### PROBLEM STATEMENT
Pull out every line in the data that has the string "query" in it.

### LISTED RECORDS
┄┄┄┄┄┄┄┄┄┄

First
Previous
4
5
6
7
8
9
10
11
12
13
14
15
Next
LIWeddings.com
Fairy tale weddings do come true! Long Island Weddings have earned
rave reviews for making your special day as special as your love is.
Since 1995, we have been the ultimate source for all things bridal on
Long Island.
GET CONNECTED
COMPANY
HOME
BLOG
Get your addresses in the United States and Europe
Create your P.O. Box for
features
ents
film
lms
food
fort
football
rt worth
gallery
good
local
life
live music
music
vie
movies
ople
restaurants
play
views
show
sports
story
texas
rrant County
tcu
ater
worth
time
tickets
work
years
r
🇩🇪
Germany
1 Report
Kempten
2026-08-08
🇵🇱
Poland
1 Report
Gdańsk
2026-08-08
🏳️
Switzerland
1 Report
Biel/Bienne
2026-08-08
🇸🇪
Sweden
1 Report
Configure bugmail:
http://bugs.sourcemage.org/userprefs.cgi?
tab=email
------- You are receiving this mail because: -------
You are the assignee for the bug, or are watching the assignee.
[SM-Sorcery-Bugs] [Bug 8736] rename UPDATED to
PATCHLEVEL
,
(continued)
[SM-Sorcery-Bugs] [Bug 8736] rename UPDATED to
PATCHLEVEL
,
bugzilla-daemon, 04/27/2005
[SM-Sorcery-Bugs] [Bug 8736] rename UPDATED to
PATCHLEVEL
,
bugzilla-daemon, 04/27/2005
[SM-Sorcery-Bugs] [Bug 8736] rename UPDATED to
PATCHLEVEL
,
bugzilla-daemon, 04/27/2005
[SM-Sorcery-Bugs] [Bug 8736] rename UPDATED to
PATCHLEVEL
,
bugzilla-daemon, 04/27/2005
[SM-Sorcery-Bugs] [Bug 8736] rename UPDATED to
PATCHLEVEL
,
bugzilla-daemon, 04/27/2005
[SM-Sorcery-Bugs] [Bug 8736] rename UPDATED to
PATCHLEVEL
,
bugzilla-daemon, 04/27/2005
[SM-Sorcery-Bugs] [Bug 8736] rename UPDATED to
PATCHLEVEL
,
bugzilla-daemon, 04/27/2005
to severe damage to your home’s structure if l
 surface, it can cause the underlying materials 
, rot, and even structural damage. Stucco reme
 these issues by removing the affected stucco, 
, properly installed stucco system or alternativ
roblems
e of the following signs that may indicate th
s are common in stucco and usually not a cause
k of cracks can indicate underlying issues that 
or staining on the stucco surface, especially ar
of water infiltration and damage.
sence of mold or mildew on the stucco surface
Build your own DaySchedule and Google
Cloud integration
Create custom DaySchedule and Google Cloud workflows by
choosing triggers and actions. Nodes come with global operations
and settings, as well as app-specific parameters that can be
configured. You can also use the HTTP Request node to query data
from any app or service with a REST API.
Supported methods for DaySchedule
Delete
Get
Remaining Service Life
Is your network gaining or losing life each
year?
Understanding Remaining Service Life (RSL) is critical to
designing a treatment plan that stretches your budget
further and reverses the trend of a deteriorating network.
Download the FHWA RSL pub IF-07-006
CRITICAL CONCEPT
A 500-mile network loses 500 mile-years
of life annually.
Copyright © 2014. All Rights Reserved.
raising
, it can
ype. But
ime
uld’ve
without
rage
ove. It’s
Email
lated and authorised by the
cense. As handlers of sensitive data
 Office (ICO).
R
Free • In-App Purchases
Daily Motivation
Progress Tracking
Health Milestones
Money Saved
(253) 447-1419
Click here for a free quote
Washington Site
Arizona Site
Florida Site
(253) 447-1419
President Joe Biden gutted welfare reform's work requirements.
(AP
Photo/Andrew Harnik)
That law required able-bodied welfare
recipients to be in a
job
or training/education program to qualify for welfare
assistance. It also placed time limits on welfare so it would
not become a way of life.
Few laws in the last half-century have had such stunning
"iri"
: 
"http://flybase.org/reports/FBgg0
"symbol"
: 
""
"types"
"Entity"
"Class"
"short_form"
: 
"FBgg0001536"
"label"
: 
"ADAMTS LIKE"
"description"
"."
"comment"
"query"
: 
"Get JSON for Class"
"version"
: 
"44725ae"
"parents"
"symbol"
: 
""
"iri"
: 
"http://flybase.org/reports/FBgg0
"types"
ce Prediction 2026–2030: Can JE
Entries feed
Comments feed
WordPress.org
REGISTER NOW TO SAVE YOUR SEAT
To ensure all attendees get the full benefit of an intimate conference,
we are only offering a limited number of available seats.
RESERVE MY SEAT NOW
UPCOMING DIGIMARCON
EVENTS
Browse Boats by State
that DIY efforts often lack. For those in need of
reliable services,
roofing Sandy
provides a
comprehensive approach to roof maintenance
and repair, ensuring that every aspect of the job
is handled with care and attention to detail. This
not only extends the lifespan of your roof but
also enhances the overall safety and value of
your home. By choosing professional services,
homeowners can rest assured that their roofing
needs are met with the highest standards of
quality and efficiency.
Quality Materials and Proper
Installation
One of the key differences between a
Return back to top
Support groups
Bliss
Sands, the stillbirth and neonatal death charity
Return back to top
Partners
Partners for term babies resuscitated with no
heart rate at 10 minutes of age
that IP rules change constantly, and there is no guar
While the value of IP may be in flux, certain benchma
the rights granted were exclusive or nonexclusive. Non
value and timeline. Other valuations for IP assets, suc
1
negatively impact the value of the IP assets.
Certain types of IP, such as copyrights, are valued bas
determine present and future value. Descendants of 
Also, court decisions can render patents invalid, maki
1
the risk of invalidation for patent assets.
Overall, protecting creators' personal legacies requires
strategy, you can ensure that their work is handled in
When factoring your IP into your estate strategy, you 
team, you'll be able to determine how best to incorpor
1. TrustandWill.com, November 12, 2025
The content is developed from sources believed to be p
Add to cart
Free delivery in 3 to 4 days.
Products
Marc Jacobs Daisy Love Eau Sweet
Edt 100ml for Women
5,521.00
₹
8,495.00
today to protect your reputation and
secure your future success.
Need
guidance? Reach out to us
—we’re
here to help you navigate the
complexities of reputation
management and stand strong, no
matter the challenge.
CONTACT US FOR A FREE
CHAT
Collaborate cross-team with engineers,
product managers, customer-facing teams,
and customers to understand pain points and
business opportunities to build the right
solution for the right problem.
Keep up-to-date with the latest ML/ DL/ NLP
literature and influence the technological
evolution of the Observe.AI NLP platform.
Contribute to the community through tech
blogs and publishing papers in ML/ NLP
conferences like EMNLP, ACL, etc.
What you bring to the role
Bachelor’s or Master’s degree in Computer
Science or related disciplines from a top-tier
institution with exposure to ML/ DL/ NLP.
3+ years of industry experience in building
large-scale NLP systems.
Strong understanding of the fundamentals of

┄┄┄┄┄┄┄┄┄┄

### YOUR RESPONSE
configured. You can also use the HTTP Request node to query data
"query"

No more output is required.